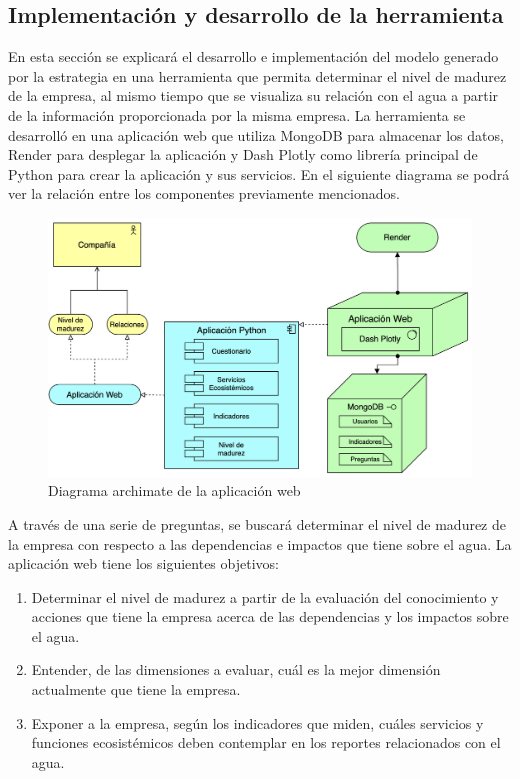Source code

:\subsection{Implementación y desarrollo de la herramienta} \label{subsec:implementacion-desarrollo-herramienta}

En esta sección se explicará el desarrollo e implementación del modelo generado por la estrategia en una herramienta que permita determinar el nivel de madurez de la empresa, al mismo tiempo que se visualiza su relación con el agua a partir de la información proporcionada por la misma empresa. La herramienta se desarrolló en una aplicación web que utiliza MongoDB para almacenar los datos, Render para desplegar la aplicación y Dash Plotly como librería principal de Python para crear la aplicación y sus servicios. En el siguiente diagrama se podrá ver la relación entre los componentes previamente mencionados. 

\begin{figure}[H]
    \centering
    \includegraphics[scale=0.45]{images/5-implementacion/diagrama-archimate.png}
    \caption{Diagrama archimate de la aplicación web}
    \label{fig:archimate-app-web}
\end{figure}

A través de una serie de preguntas, se buscará determinar el nivel de madurez de la empresa con respecto a las dependencias e impactos que tiene sobre el agua. La aplicación web tiene los siguientes objetivos:

\begin{enumerate}
    \item Determinar el nivel de madurez a partir de la evaluación del conocimiento y acciones que tiene la empresa acerca de las dependencias y los impactos sobre el agua.
    \item Entender, de las dimensiones a evaluar, cuál es la mejor dimensión actualmente que tiene la empresa.
    \item Exponer a la empresa, según los indicadores que miden, cuáles servicios y funciones ecosistémicos deben contemplar en los reportes relacionados con el agua.
\end{enumerate}

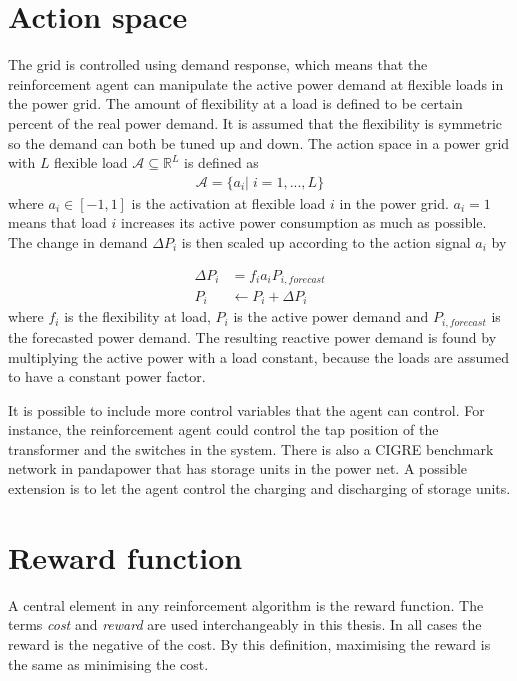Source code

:\documentclass[class=book, crop=false]{standalone}
\begin{document}
\section{Action space}
The grid is controlled using demand response, which means that the reinforcement agent can manipulate the active power demand at flexible loads in the power grid. The amount of flexibility at a load is defined to be certain percent of the real power demand. It is assumed that the flexibility is symmetric so the demand can both be tuned up and down. The action space in a power grid with $L$ flexible load  $\mathcal{A}  \subseteq \mathbb{R}^{L}$ is defined as
\begin{equation}
   \begin{aligned}
   \label{eq:problem:action_space}
\mathcal{A}= \{a_{i} | \;i = 1,...,L\}
    \end{aligned} 
\end{equation}
where $a_{i} \in [-1,1]$ is the activation at flexible load $i$ in the power grid. $a_{i} = 1$ means that load $i$ increases its active power consumption as much as possible. The change in demand $\Delta P_{i}$ is then scaled up according to the action signal $a_{i}$ by

\begin{equation}
   \begin{aligned}
   \label{eq:problem:update_demand}
    \Delta P_{i}& = f_{i}a_{i}P_{i,forecast} \\
    P_{i}& \leftarrow P_{i} + \Delta P_{i}
    \end{aligned} 
\end{equation}
where $f_{i}$ is the flexibility at load, $P_{i}$ is the active power demand and $P_{i,forecast}$ is the forecasted power demand. The resulting reactive power demand is found by multiplying the active power with a load constant, because the loads are assumed to have a constant power factor.

It is possible to include more control variables that the agent can control. For instance, the reinforcement agent could control the tap position of the transformer and the switches in the system. There is also a CIGRE benchmark network in pandapower that has storage units in the power net. A possible extension is to let the agent control the charging and discharging of storage units.

\section{Reward function}\label{section:reward}
A central element in any reinforcement algorithm is the reward function. The terms \textit{cost} and \textit{reward} are used interchangeably in this thesis. In all cases the reward is the negative of the cost. By this definition, maximising the reward is the same as minimising the cost. 
\end{document}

========

▶ **How to complete this task**
Filter the entries and copy each line with "implementacion".

▶ **Expected output**
:\subsection{Implementación y desarrollo de la herramienta} \label{subsec:implementacion-desarrollo-herramienta}
    \includegraphics[scale=0.45]{images/5-implementacion/diagrama-archimate.png}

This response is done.